All of those constructed languages were modelled after natural languages, either to give a tongue to some fictitious people (most of the listed) or to perform like an auxiliary language (Esperanto). So the difference between conlang and natlang here is just one of origin.

In the meantime, those programming sets of instructions (Python, C, etc.) were created for something else, issuing instructions in code. On the very best you could analyse them as doing a fraction of what a language does, but in practice it's something else entirely.

[–] AbouBenAdhem@lemmy.world 3 points 1 day ago* (last edited 21 hours ago) (1 children)
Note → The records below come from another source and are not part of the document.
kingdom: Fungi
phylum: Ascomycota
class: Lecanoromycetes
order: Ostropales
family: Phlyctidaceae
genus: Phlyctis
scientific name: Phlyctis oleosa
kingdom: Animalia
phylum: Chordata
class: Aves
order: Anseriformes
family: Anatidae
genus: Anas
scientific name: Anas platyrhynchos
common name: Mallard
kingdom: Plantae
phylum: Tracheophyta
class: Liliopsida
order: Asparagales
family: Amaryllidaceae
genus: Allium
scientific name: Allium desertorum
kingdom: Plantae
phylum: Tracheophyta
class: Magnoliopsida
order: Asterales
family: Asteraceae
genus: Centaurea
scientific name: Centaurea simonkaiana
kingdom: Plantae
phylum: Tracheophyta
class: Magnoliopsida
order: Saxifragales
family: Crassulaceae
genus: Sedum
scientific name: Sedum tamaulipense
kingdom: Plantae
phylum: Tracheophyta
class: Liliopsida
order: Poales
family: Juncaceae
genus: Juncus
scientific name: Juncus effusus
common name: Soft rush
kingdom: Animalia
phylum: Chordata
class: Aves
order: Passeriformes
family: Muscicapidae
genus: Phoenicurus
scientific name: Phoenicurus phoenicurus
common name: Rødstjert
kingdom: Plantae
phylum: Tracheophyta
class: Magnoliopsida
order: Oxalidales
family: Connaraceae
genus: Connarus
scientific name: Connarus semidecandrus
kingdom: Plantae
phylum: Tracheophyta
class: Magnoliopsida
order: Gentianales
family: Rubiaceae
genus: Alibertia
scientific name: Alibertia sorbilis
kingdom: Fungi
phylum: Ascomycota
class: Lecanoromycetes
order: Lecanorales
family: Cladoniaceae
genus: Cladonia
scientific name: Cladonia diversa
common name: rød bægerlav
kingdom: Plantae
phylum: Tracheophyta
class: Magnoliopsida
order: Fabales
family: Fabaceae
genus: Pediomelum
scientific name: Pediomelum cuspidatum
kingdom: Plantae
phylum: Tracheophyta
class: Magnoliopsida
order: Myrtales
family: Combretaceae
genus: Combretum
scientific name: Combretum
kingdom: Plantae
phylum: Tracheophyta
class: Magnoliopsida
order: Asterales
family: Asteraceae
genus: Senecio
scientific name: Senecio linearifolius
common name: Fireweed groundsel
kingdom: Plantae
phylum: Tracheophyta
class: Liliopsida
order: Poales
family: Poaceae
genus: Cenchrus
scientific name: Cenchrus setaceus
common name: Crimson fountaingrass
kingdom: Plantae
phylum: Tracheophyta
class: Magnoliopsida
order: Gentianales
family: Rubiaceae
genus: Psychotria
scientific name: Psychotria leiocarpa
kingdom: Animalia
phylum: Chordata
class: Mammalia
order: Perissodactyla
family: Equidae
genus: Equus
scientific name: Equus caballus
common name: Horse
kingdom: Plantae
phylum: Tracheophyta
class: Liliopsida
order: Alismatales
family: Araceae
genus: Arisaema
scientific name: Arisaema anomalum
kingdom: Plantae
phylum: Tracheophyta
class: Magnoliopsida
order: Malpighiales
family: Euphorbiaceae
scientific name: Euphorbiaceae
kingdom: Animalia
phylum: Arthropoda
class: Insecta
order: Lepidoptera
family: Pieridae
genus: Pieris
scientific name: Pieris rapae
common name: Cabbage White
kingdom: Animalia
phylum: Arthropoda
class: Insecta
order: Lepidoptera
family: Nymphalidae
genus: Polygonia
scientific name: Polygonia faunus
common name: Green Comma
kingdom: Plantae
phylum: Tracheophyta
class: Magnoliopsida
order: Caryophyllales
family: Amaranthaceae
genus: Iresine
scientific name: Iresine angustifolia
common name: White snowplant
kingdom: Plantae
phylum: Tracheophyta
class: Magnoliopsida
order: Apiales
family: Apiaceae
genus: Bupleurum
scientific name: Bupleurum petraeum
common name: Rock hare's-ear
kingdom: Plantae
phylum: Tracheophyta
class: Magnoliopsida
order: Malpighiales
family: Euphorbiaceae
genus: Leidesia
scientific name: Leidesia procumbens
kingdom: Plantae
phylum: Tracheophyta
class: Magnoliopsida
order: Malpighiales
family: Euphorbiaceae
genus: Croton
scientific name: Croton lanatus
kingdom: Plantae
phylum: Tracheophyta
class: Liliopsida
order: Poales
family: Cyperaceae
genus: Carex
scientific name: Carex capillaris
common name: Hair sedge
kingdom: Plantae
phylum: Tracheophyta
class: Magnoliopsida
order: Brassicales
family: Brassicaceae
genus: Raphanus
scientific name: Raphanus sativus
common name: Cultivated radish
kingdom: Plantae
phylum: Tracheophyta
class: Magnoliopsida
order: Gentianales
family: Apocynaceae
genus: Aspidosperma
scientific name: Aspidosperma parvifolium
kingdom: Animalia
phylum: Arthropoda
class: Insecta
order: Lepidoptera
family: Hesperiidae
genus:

I suspect their ultimate goal is to confirm or refute the common theory that there’s a general mental faculty for recursion that’s used both for natural language and for other recursive tasks (implying that language and recursive thought evolved together).

[–] lvxferre@mander.xyz 2 points 1 day ago (1 children)

If that's their goal then it was a really dumb idea to pick these conlangs. It simply won't show any surprising data, since all of those languages implement recursion in one or another way.

[–] AbouBenAdhem@lemmy.world 1 points 1 day ago

all of those languages implement recursion in one or another way

Yeah—Python and English are both recursive, so that doesn’t account for why the brain processes them differently. But they need to figure out what other feature does account for it—ideally by finding a pair of (probably artificial) languages that differ only in the exact feature which triggers the language network. Then they can figure out how that feature relates to recursion or any other mental abilities that might have co-evolved with language.